▶ **Work task**:
What is needed is an exact copy of every entry below, minus the images.

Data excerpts
___
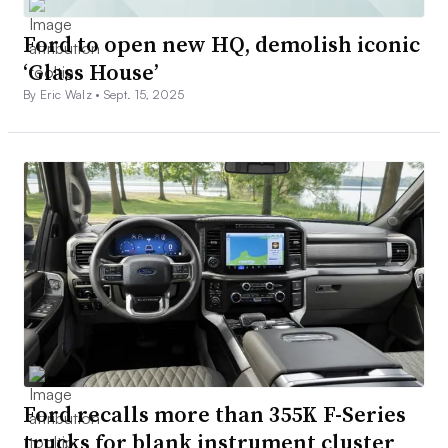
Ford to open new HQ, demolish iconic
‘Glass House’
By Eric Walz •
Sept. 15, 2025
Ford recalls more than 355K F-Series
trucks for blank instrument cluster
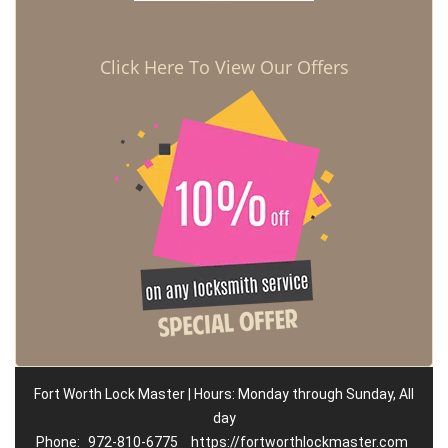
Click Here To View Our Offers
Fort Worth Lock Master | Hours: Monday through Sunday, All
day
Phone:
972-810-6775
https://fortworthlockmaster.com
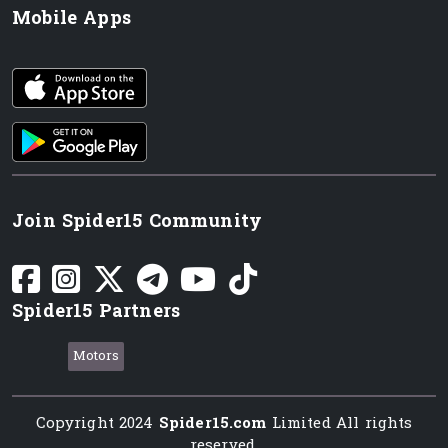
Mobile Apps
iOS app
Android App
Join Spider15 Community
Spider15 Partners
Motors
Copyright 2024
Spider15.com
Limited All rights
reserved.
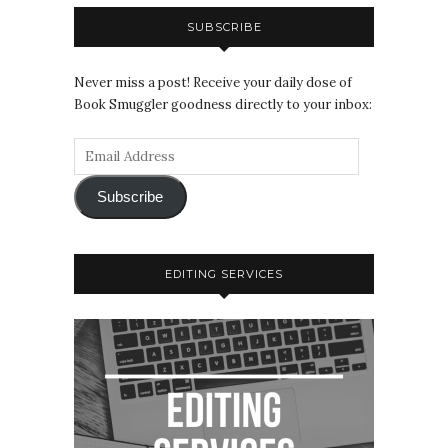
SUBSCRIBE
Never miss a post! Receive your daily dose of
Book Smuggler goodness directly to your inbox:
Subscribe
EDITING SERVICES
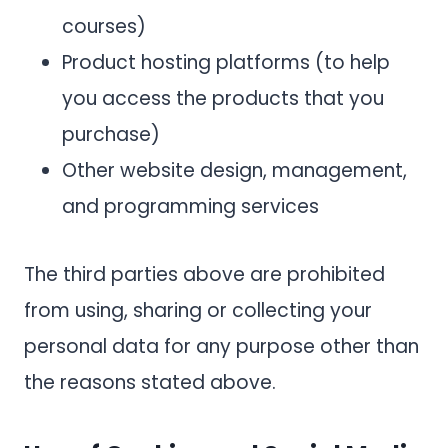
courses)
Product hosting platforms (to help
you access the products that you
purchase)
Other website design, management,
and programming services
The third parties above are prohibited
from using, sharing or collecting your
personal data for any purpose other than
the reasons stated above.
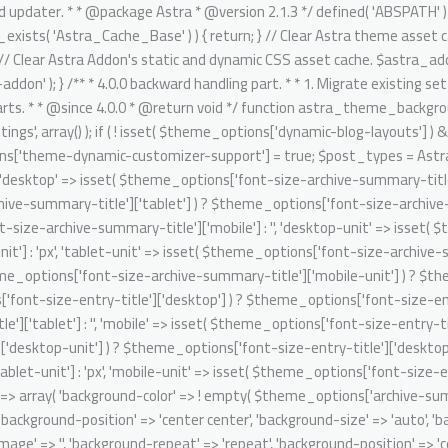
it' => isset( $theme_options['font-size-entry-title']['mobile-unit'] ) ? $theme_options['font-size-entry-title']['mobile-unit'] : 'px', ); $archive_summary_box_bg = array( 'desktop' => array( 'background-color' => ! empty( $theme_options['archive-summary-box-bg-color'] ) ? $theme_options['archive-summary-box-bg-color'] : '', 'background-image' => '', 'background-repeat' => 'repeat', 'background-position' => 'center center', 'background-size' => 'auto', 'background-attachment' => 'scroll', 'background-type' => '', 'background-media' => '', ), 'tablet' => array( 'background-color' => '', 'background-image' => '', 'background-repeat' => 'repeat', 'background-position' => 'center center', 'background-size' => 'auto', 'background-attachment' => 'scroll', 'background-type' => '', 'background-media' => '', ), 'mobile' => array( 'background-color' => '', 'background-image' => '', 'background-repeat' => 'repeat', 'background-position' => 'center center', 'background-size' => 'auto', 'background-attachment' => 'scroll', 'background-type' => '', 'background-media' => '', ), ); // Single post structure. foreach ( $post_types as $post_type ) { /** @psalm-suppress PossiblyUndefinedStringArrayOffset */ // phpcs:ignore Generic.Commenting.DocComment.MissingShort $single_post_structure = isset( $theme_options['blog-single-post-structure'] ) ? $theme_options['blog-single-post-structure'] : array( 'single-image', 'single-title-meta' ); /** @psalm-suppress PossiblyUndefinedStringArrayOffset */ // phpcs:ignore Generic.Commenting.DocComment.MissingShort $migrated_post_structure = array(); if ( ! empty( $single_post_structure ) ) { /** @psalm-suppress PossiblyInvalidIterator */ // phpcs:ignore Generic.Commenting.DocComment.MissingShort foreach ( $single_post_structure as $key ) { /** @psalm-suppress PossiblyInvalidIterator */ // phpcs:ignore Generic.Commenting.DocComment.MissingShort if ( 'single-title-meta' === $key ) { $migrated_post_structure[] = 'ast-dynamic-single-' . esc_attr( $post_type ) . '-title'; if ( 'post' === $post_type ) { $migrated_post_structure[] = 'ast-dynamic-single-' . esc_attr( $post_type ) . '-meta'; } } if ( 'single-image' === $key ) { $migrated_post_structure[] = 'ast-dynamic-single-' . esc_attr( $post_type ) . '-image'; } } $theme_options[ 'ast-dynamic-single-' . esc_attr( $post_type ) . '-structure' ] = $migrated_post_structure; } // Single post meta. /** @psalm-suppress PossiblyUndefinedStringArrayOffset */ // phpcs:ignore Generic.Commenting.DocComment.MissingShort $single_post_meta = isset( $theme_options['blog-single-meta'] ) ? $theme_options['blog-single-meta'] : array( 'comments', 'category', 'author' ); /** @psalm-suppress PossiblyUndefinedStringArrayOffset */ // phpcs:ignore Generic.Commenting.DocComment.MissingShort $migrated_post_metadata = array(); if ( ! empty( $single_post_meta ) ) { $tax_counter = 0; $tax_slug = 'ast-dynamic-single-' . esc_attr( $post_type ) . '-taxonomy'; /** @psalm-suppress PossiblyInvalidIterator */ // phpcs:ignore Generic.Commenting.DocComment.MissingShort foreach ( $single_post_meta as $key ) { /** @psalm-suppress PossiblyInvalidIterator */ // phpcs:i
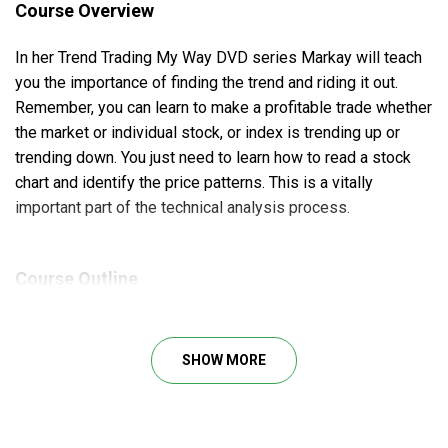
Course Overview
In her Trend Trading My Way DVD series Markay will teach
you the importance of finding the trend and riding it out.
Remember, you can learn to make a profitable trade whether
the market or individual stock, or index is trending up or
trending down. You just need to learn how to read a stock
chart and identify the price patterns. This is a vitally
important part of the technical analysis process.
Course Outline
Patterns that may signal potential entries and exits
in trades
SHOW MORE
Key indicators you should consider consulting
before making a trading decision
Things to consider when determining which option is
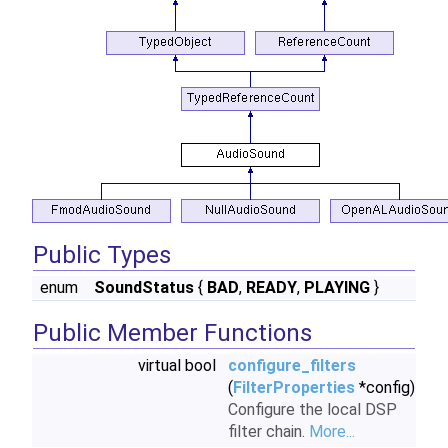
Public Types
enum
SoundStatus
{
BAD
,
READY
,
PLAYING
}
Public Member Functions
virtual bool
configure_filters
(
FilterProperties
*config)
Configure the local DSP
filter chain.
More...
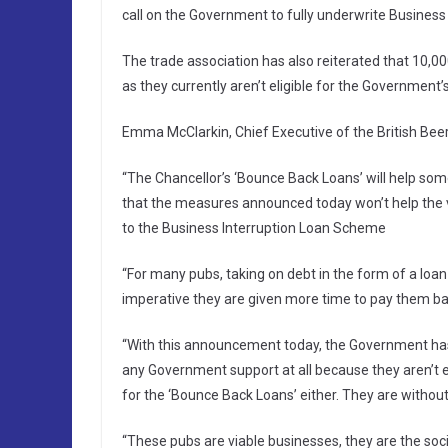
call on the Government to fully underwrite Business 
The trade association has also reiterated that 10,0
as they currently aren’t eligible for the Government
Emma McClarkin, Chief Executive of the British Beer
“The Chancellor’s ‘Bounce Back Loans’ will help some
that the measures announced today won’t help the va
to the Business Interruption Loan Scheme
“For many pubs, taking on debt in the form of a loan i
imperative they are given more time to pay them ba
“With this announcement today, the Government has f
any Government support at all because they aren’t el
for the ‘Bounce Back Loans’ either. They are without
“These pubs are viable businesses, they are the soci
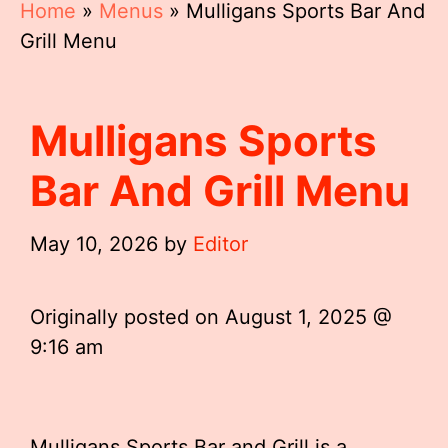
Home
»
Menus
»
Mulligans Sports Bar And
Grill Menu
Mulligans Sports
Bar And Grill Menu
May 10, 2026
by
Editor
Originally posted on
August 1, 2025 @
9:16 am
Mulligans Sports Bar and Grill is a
___
▶ **Finished exercise**:
Ford to open new HQ, demolish iconic
‘Glass House’
By Eric Walz •
Sept. 15, 2025
Ford recalls more than 355K F-Series
trucks for blank instrument cluster
Click Here To View Our Offers
Fort Worth Lock Master | Hours: Monday through Sunday, All
day
Phone:
972-810-6775
https://fortworthlockmaster.com
Mobile Apps
iOS app
Android App
Join Spider15 Community
Spider15 Partners
Motors
Copyright 2024
Spider15.com
Limited All rights
reserved.
SUBSCRIBE
Never miss a post! Receive your daily dose of
Book Smuggler goodness directly to your inbox:
Subscribe
EDITING SERVICES
courses)
Product hosting platforms (to help
you access the products that you
purchase)
Other website design, management,
and programming services
The third parties above are prohibited
from using, sharing or collecting your
personal data for any purpose other than
the reasons stated above.
it' => isset( $theme_options['font-size-entry-title']['mobile-unit'] ) ? $theme_options['font-size-entry-title']['mobile-unit'] : 'px', ); $archive_summary_box_bg = array( 'desktop' => array( 'background-color' => ! empty( $theme_options['archive-summary-box-bg-color'] ) ? $theme_options['archive-summary-box-bg-color'] : '', 'background-image' => '', 'background-repeat' => 'repeat', 'background-position' => 'center center', 'background-size' => 'auto', 'background-attachment' => 'scroll', 'background-type' => '', 'background-media' => '', ), 'tablet' => array( 'background-color' => '', 'background-image' => '', 'background-repeat' => 'repeat', 'background-position' => 'center center', 'background-size' => 'auto', 'background-attachment' => 'scroll', 'background-type' => '', 'background-media' => '', ), 'mobile' => array( 'background-color' => '', 'background-image' => '', 'background-repeat' => 'repeat', 'background-position' => 'center center', 'background-size' => 'auto', 'background-attachment' => 'scroll', 'background-type' => '', 'background-media' => '', ), ); // Single post structure. foreach ( $post_types as $post_type ) { /** @psalm-suppress PossiblyUndefinedStringArrayOffset */ // phpcs:ignore Generic.Commenting.DocComment.MissingShort $single_post_structure = isset( $theme_options['blog-single-post-structure'] ) ? $theme_options['blog-single-post-structure'] : array( 'single-image', 'single-title-meta' ); /** @psalm-suppress PossiblyUndefinedStringArrayOffset */ // phpcs:ignore Generic.Commenting.DocComment.MissingShort $migrated_post_structure = array(); if ( ! empty( $single_post_structure ) ) { /** @psalm-suppress PossiblyInvalidIterator */ // phpcs:ignore Generic.Commenting.DocComment.MissingShort foreach ( $single_post_structure as $key ) { /** @psalm-suppress PossiblyInvalidIterator */ // phpcs:ignore Generic.Commenting.DocComment.MissingShort if ( 'single-title-meta' === $key ) { $migrated_post_structure[] = 'ast-dynamic-single-' . esc_attr( $post_type ) . '-title'; if ( 'post' === $post_type ) { $migrated_post_structure[] = 'ast-dynamic-single-' . esc_attr( $post_type ) . '-meta'; } } if ( 'single-image' === $key ) { $migrated_post_structure[] = 'ast-dynamic-single-' . esc_attr( $post_type ) . '-image'; } } $theme_options[ 'ast-dynamic-single-' . esc_attr( $post_type ) . '-structure' ] = $migrated_post_structure; } // Single post meta. /** @psalm-suppress PossiblyUndefinedStringArrayOffset */ // phpcs:ignore Generic.Commenting.DocComment.MissingShort $single_post_meta = isset( $theme_options['blog-single-meta'] ) ? $theme_options['blog-single-meta'] : array( 'comments', 'category', 'author' ); /** @psalm-suppress PossiblyUndefinedStringArrayOffset */ // phpcs:ignore Generic.Commenting.DocComment.MissingShort $migrated_post_metadata = array(); if ( ! empty( $single_post_meta ) ) { $tax_counter = 0; $tax_slug = 'ast-dynamic-single-' . esc_attr( $post_type ) . '-taxonomy'; /** @psalm-suppress PossiblyInvalidIterator */ // phpcs:ignore Generic.Commenting.DocComment.MissingShort foreach ( $single_post_meta as $key ) { /** @psalm-suppress PossiblyInvalidIterator */ // phpcs:i
Course Overview
In her Trend Trading My Way DVD series Markay will teach
you the importance of finding the trend and riding it out.
Remember, you can learn to make a profitable trade whether
the market or individual stock, or index is trending up or
trending down. You just need to learn how to read a stock
chart and identify the price patterns. This is a vitally
important part of the technical analysis process.
Course Outline
Patterns that may signal potential entries and exits
in trades
SHOW MORE
Key indicators you should consider consulting
before making a trading decision
Things to consider when determining which option is
Public Types
enum
SoundStatus
{
BAD
,
READY
,
PLAYING
}
Public Member Functions
virtual bool
configure_filters
(
FilterProperties
*config)
Configure the local DSP
filter chain.
More...
call on the Government to fully underwrite Business 
The trade association has also reiterated that 10,0
as they currently aren’t eligible for the Government
Emma McClarkin, Chief Executive of the British Beer
“The Chancellor’s ‘Bounce Back Loans’ will help some
that the measures announced today won’t help the va
to the Business Interruption Loan Scheme
“For many pubs, taking on debt in the form of a loan i
imperative they are given more time to pay them ba
“With this announcement today, the Government has f
any Government support at all because they aren’t el
for the ‘Bounce Back Loans’ either. They are without
“These pubs are viable businesses, they are the soci
Home
»
Menus
»
Mulligans Sports Bar And
Grill Menu
Mulligans Sports
Bar And Grill Menu
May 10, 2026
by
Editor
Originally posted on
August 1, 2025 @
9:16 am
Mulligans Sports Bar and Grill is a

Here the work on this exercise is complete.